### HOW TO COMPLETE THIS TASK
Using the entries that follow, write out the line containing "M174,0L195,37", the line containing "M1277,97L1434,0", and every line between them, exactly and nothing else.

+++

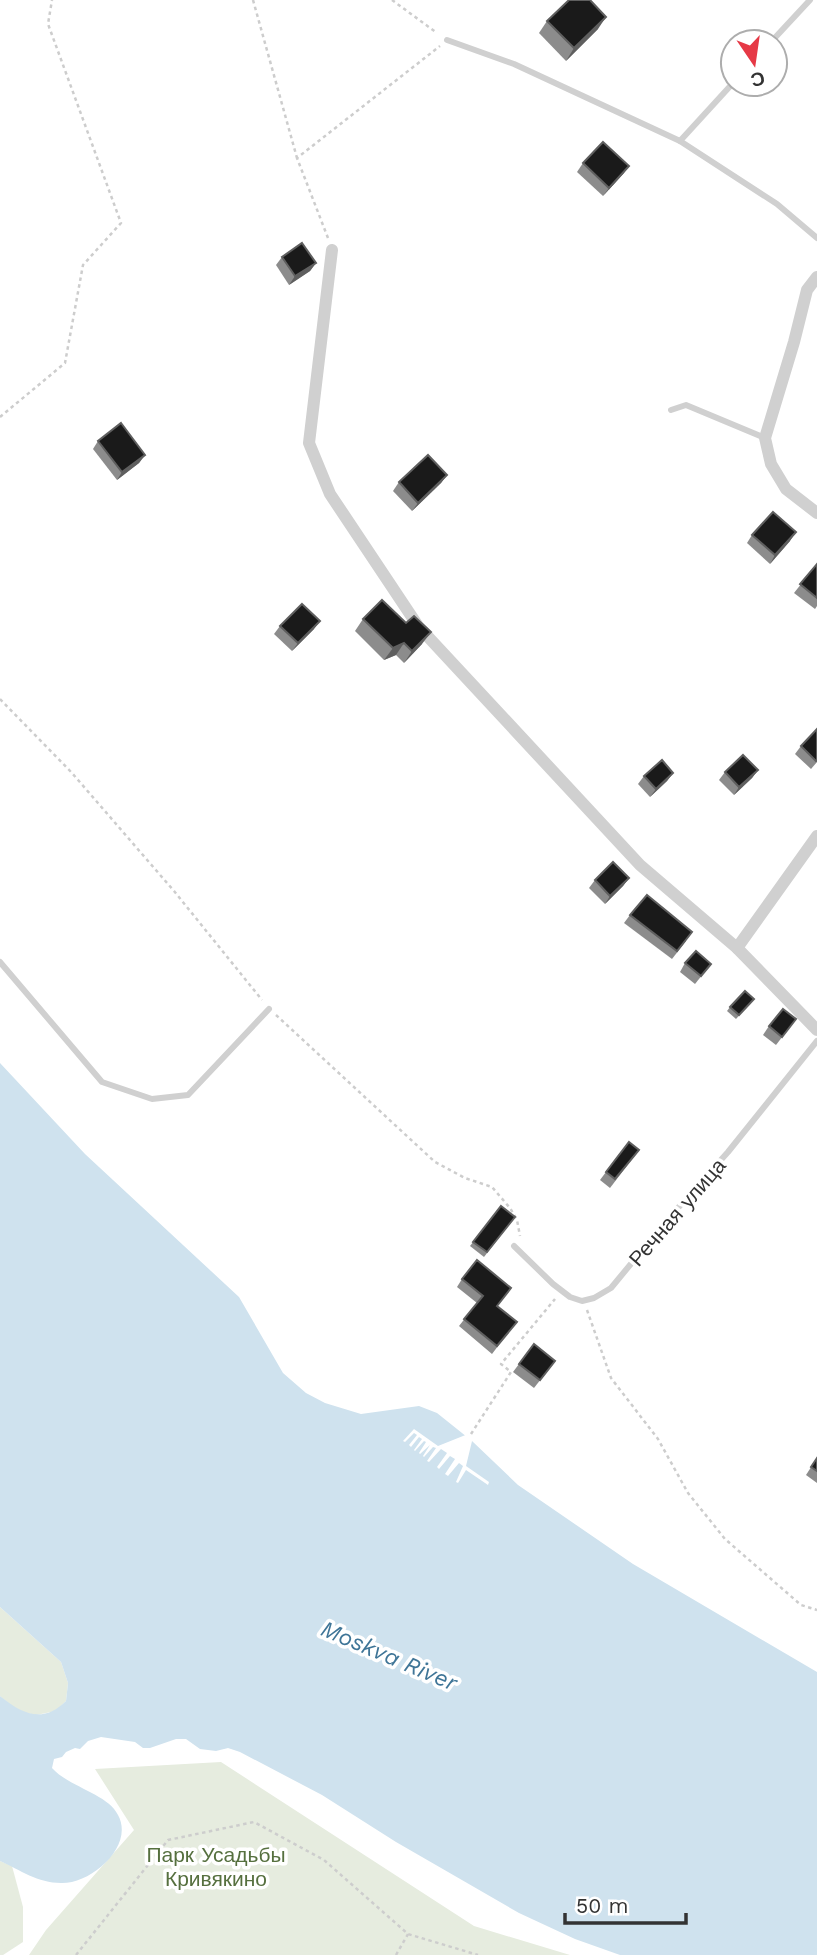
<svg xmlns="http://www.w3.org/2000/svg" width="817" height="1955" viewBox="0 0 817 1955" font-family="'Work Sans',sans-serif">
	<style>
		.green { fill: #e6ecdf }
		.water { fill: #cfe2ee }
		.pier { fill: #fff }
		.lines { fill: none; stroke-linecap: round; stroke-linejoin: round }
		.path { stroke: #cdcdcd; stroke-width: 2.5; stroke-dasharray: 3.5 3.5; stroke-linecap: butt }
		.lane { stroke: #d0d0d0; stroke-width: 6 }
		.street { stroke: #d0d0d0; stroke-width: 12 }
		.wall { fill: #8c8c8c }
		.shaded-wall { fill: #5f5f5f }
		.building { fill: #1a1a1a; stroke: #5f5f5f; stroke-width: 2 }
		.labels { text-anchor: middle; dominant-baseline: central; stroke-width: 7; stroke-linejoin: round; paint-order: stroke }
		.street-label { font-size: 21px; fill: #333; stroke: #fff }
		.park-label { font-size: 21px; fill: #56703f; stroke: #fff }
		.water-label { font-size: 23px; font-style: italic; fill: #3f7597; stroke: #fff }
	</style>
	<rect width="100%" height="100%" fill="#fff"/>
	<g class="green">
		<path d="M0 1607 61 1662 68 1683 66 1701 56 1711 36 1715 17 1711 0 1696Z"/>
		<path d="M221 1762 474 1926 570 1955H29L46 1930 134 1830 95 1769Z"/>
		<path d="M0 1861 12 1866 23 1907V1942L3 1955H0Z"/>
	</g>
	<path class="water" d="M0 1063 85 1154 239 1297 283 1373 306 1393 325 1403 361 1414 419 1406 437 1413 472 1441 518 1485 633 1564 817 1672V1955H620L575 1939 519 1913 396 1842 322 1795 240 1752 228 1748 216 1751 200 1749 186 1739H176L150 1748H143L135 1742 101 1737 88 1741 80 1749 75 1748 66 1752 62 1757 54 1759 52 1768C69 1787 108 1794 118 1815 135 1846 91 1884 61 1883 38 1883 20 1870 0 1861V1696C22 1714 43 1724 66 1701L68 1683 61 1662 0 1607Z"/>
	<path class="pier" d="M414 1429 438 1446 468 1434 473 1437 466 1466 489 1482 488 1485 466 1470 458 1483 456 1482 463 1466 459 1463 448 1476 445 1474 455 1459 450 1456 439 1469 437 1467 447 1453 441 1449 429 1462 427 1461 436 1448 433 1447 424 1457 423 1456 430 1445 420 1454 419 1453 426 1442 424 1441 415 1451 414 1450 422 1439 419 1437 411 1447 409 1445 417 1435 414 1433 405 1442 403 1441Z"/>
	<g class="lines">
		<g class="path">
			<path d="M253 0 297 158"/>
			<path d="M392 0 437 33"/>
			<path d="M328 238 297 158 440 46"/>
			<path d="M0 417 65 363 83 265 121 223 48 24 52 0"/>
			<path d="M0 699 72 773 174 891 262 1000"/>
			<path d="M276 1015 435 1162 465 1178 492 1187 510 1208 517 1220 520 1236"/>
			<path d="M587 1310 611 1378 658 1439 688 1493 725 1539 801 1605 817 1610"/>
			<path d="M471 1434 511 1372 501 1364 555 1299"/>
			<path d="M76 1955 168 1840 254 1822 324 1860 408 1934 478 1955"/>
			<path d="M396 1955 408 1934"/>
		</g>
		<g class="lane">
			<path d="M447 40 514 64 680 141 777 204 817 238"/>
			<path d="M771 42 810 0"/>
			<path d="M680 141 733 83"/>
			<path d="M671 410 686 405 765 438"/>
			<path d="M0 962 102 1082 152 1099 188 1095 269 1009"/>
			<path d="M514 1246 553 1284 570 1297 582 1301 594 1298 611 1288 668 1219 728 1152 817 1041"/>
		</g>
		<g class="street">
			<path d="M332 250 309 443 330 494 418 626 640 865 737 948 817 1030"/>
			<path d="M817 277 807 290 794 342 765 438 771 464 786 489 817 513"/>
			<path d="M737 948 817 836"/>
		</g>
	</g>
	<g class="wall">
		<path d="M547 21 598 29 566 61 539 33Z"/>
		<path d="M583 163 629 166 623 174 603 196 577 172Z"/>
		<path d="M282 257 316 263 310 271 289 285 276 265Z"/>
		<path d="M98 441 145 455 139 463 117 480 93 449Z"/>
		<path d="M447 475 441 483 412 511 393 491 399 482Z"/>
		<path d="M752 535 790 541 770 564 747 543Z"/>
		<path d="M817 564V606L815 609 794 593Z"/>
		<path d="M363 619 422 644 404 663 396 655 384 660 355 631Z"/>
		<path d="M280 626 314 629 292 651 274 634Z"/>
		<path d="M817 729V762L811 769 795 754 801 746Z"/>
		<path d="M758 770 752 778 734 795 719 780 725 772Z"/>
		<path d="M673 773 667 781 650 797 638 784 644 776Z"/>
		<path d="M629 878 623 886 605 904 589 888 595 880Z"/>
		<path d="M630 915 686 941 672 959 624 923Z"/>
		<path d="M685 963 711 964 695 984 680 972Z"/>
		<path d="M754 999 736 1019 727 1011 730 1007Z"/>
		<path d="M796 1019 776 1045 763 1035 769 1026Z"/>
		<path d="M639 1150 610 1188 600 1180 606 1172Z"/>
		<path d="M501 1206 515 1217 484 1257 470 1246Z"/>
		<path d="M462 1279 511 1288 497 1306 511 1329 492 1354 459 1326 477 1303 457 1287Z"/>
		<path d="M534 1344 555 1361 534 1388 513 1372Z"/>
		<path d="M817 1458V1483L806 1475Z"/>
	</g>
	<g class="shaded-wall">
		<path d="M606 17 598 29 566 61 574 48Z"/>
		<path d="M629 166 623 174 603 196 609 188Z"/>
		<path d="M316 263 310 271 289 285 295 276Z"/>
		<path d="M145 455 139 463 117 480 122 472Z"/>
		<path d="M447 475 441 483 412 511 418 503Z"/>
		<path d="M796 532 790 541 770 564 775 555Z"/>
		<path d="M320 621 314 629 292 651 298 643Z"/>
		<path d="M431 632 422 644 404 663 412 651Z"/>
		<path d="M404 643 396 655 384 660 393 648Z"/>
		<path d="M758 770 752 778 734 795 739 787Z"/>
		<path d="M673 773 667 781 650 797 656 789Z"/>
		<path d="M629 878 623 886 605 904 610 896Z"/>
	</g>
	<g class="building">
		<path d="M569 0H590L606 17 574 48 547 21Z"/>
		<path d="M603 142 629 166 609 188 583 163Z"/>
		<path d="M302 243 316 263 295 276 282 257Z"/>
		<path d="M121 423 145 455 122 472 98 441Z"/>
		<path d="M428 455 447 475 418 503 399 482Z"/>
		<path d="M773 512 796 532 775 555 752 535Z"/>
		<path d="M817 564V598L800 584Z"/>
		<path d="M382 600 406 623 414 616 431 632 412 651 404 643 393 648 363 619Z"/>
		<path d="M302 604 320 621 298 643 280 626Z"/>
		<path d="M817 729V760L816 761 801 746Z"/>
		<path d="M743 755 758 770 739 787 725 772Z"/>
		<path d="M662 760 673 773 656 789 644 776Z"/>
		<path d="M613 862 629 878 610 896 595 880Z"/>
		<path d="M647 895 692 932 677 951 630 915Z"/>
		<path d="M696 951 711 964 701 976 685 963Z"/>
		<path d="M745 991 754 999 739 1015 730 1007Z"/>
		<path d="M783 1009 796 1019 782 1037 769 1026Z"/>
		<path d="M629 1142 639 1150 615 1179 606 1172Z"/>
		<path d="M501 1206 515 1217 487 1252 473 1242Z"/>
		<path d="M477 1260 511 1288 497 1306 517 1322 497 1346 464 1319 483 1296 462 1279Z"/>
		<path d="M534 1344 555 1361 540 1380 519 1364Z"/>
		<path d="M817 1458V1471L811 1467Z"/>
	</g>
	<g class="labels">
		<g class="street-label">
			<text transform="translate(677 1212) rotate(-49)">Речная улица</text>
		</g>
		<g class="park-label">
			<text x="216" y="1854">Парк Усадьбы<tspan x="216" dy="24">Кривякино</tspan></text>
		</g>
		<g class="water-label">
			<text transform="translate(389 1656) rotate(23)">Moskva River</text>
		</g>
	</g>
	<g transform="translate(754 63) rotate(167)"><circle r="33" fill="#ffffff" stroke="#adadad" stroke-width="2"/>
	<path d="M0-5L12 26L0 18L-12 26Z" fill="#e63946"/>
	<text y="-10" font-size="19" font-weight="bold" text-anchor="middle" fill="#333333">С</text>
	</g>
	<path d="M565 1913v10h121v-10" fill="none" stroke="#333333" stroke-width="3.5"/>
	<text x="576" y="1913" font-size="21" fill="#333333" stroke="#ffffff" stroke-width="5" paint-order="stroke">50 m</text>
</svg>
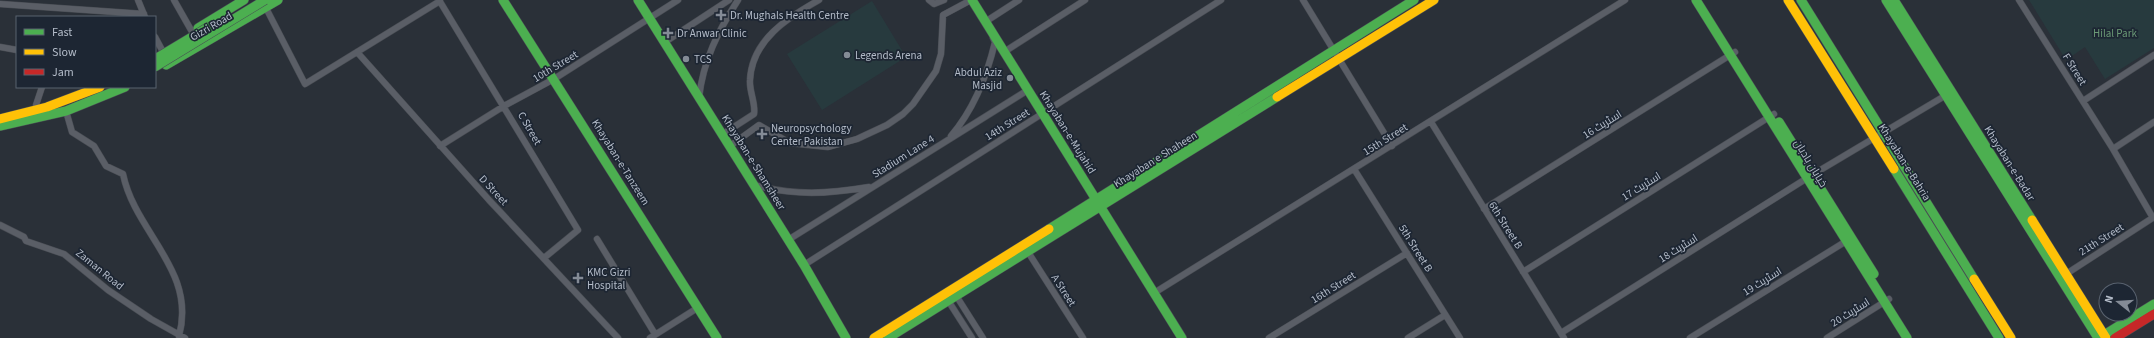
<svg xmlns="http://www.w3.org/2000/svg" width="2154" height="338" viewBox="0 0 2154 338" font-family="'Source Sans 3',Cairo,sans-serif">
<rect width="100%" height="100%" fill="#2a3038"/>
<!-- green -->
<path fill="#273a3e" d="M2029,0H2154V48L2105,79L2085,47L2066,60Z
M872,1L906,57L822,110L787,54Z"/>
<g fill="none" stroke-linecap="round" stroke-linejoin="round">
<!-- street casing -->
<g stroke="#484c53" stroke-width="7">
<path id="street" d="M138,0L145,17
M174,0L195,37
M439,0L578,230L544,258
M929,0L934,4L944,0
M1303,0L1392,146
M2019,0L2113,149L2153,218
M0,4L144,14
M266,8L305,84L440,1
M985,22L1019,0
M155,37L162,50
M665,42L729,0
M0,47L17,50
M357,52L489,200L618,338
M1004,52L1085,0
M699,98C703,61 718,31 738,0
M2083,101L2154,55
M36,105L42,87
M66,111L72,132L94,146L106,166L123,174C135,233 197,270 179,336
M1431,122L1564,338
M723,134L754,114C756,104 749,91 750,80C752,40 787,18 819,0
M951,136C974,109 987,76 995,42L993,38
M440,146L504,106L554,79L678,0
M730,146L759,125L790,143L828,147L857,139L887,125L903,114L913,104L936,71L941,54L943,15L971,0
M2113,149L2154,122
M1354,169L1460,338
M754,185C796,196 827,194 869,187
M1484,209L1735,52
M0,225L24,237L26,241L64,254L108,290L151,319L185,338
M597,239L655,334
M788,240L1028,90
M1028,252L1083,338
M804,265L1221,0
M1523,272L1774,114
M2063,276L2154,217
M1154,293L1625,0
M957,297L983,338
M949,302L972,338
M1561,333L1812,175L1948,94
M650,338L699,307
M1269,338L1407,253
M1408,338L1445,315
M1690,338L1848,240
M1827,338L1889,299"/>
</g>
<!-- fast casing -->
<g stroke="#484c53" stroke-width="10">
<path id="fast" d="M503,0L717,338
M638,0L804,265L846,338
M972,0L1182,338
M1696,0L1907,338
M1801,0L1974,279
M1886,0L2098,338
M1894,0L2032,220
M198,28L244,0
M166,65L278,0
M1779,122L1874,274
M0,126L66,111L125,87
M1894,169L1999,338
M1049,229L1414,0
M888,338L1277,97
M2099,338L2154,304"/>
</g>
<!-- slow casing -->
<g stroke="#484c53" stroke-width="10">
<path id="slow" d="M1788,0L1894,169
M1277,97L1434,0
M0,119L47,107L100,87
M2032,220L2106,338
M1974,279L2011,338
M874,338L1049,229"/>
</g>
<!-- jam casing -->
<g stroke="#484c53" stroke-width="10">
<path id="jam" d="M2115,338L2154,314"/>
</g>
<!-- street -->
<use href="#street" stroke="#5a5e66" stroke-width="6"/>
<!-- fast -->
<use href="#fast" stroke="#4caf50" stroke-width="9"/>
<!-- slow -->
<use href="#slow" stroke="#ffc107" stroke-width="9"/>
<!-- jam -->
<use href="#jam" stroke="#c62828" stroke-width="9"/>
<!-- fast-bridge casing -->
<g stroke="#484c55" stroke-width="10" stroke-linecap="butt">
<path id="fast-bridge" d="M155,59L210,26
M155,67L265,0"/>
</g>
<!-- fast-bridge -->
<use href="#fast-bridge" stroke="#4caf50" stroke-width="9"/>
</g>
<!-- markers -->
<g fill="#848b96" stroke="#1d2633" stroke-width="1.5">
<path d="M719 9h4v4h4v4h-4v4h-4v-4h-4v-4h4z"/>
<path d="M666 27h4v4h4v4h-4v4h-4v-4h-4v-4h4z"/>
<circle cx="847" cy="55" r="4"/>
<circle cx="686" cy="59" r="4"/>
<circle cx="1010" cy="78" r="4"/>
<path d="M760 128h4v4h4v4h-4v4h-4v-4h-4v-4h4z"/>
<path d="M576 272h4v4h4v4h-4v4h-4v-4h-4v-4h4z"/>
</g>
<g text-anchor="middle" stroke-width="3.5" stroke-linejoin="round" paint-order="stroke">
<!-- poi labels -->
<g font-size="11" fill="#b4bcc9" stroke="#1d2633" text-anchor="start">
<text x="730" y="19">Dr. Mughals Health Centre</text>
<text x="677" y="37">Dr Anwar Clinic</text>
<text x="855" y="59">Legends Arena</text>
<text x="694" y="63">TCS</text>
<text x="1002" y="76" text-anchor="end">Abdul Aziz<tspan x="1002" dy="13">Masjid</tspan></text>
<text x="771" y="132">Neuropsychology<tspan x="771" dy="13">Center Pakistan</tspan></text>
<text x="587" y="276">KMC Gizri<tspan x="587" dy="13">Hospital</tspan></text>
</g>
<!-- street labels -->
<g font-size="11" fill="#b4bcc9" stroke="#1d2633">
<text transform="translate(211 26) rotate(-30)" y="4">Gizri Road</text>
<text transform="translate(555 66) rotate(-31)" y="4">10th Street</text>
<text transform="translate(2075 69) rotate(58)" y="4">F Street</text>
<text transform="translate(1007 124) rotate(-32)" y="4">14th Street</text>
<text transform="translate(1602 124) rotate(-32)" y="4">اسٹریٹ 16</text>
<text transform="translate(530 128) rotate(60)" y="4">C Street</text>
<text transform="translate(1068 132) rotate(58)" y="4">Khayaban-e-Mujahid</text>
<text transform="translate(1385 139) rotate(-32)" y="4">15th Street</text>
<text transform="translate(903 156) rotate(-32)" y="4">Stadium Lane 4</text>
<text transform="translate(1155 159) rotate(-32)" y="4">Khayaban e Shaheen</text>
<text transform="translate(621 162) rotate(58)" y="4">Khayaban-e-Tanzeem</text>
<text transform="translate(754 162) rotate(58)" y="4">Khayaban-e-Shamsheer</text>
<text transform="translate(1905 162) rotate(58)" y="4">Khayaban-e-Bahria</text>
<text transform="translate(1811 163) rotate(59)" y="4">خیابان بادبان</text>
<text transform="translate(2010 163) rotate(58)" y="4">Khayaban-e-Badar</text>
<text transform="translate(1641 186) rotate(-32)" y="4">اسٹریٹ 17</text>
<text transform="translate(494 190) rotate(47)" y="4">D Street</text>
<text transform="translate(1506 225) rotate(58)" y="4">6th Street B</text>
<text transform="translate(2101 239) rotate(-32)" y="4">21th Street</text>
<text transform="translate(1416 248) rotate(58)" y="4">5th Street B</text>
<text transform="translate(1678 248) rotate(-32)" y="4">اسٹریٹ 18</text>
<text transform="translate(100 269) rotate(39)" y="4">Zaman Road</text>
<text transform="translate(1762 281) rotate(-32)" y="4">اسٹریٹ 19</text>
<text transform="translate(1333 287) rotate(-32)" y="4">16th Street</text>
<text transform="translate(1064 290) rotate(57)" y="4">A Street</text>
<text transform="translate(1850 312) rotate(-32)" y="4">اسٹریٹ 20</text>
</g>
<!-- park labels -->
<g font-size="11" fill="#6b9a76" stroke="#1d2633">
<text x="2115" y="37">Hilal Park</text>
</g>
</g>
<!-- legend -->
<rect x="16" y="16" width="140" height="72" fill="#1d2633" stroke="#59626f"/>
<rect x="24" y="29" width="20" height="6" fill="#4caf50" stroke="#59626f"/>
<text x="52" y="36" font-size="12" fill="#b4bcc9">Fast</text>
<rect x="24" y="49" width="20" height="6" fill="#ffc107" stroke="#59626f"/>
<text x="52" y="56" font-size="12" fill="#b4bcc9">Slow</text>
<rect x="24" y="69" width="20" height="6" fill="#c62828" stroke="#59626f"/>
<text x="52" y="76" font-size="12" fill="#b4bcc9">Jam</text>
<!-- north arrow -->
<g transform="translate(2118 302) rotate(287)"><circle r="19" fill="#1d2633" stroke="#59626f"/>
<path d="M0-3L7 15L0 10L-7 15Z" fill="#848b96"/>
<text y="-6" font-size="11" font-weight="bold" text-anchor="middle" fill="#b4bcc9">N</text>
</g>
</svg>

+++

### RESPONSE
M174,0L195,37
M439,0L578,230L544,258
M929,0L934,4L944,0
M1303,0L1392,146
M2019,0L2113,149L2153,218
M0,4L144,14
M266,8L305,84L440,1
M985,22L1019,0
M155,37L162,50
M665,42L729,0
M0,47L17,50
M357,52L489,200L618,338
M1004,52L1085,0
M699,98C703,61 718,31 738,0
M2083,101L2154,55
M36,105L42,87
M66,111L72,132L94,146L106,166L123,174C135,233 197,270 179,336
M1431,122L1564,338
M723,134L754,114C756,104 749,91 750,80C752,40 787,18 819,0
M951,136C974,109 987,76 995,42L993,38
M440,146L504,106L554,79L678,0
M730,146L759,125L790,143L828,147L857,139L887,125L903,114L913,104L936,71L941,54L943,15L971,0
M2113,149L2154,122
M1354,169L1460,338
M754,185C796,196 827,194 869,187
M1484,209L1735,52
M0,225L24,237L26,241L64,254L108,290L151,319L185,338
M597,239L655,334
M788,240L1028,90
M1028,252L1083,338
M804,265L1221,0
M1523,272L1774,114
M2063,276L2154,217
M1154,293L1625,0
M957,297L983,338
M949,302L972,338
M1561,333L1812,175L1948,94
M650,338L699,307
M1269,338L1407,253
M1408,338L1445,315
M1690,338L1848,240
M1827,338L1889,299"/>
</g>
<!-- fast casing -->
<g stroke="#484c53" stroke-width="10">
<path id="fast" d="M503,0L717,338
M638,0L804,265L846,338
M972,0L1182,338
M1696,0L1907,338
M1801,0L1974,279
M1886,0L2098,338
M1894,0L2032,220
M198,28L244,0
M166,65L278,0
M1779,122L1874,274
M0,126L66,111L125,87
M1894,169L1999,338
M1049,229L1414,0
M888,338L1277,97
M2099,338L2154,304"/>
</g>
<!-- slow casing -->
<g stroke="#484c53" stroke-width="10">
<path id="slow" d="M1788,0L1894,169
M1277,97L1434,0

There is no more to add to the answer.